> _Exercise inputs_:
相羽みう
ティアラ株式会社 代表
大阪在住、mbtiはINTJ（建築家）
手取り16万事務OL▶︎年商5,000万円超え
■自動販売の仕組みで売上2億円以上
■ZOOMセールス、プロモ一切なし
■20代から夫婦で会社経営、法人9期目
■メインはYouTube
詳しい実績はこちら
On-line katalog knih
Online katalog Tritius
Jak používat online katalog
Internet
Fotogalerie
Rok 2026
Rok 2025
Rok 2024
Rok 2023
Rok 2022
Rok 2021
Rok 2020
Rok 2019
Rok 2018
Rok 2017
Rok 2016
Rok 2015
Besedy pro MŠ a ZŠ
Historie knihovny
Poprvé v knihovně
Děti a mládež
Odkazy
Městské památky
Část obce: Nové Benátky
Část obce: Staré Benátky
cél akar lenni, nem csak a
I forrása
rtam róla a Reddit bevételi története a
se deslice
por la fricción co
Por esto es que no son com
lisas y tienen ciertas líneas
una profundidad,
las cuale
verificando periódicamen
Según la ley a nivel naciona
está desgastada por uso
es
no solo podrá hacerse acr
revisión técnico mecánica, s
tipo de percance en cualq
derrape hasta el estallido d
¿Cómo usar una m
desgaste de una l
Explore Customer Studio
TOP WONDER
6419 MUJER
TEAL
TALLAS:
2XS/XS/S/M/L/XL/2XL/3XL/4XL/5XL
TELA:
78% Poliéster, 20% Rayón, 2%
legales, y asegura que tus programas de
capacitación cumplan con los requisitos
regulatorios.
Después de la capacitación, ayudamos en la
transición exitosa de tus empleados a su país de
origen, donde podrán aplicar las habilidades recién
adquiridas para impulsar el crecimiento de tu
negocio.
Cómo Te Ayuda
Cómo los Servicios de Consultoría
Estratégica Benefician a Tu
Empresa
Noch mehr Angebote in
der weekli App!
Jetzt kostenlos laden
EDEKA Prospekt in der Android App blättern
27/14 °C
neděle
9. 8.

> _Required action_:
Render every line of text in the rows above as a single numbered list, leaving out any blank lines.

> _Answer to the exercise_:
1. 相羽みう
2. ティアラ株式会社 代表
3. 大阪在住、mbtiはINTJ（建築家）
4. 手取り16万事務OL▶︎年商5,000万円超え
5. ■自動販売の仕組みで売上2億円以上
6. ■ZOOMセールス、プロモ一切なし
7. ■20代から夫婦で会社経営、法人9期目
8. ■メインはYouTube
9. 詳しい実績はこちら
10. On-line katalog knih
11. Online katalog Tritius
12. Jak používat online katalog
13. Internet
14. Fotogalerie
15. Rok 2026
16. Rok 2025
17. Rok 2024
18. Rok 2023
19. Rok 2022
20. Rok 2021
21. Rok 2020
22. Rok 2019
23. Rok 2018
24. Rok 2017
25. Rok 2016
26. Rok 2015
27. Besedy pro MŠ a ZŠ
28. Historie knihovny
29. Poprvé v knihovně
30. Děti a mládež
31. Odkazy
32. Městské památky
33. Část obce: Nové Benátky
34. Část obce: Staré Benátky
35. cél akar lenni, nem csak a
36. I forrása
37. rtam róla a Reddit bevételi története a
38. se deslice
39. por la fricción co
40. Por esto es que no son com
41. lisas y tienen ciertas líneas
42. una profundidad,
43. las cuale
44. verificando periódicamen
45. Según la ley a nivel naciona
46. está desgastada por uso
47. es
48. no solo podrá hacerse acr
49. revisión técnico mecánica, s
50. tipo de percance en cualq
51. derrape hasta el estallido d
52. ¿Cómo usar una m
53. desgaste de una l
54. Explore Customer Studio
55. TOP WONDER
56. 6419 MUJER
57. TEAL
58. TALLAS:
59. 2XS/XS/S/M/L/XL/2XL/3XL/4XL/5XL
60. TELA:
61. 78% Poliéster, 20% Rayón, 2%
62. legales, y asegura que tus programas de
63. capacitación cumplan con los requisitos
64. regulatorios.
65. Después de la capacitación, ayudamos en la
66. transición exitosa de tus empleados a su país de
67. origen, donde podrán aplicar las habilidades recién
68. adquiridas para impulsar el crecimiento de tu
69. negocio.
70. Cómo Te Ayuda
71. Cómo los Servicios de Consultoría
72. Estratégica Benefician a Tu
73. Empresa
74. Noch mehr Angebote in
75. der weekli App!
76. Jetzt kostenlos laden
77. EDEKA Prospekt in der Android App blättern
78. 27/14 °C
79. neděle
80. 9. 8.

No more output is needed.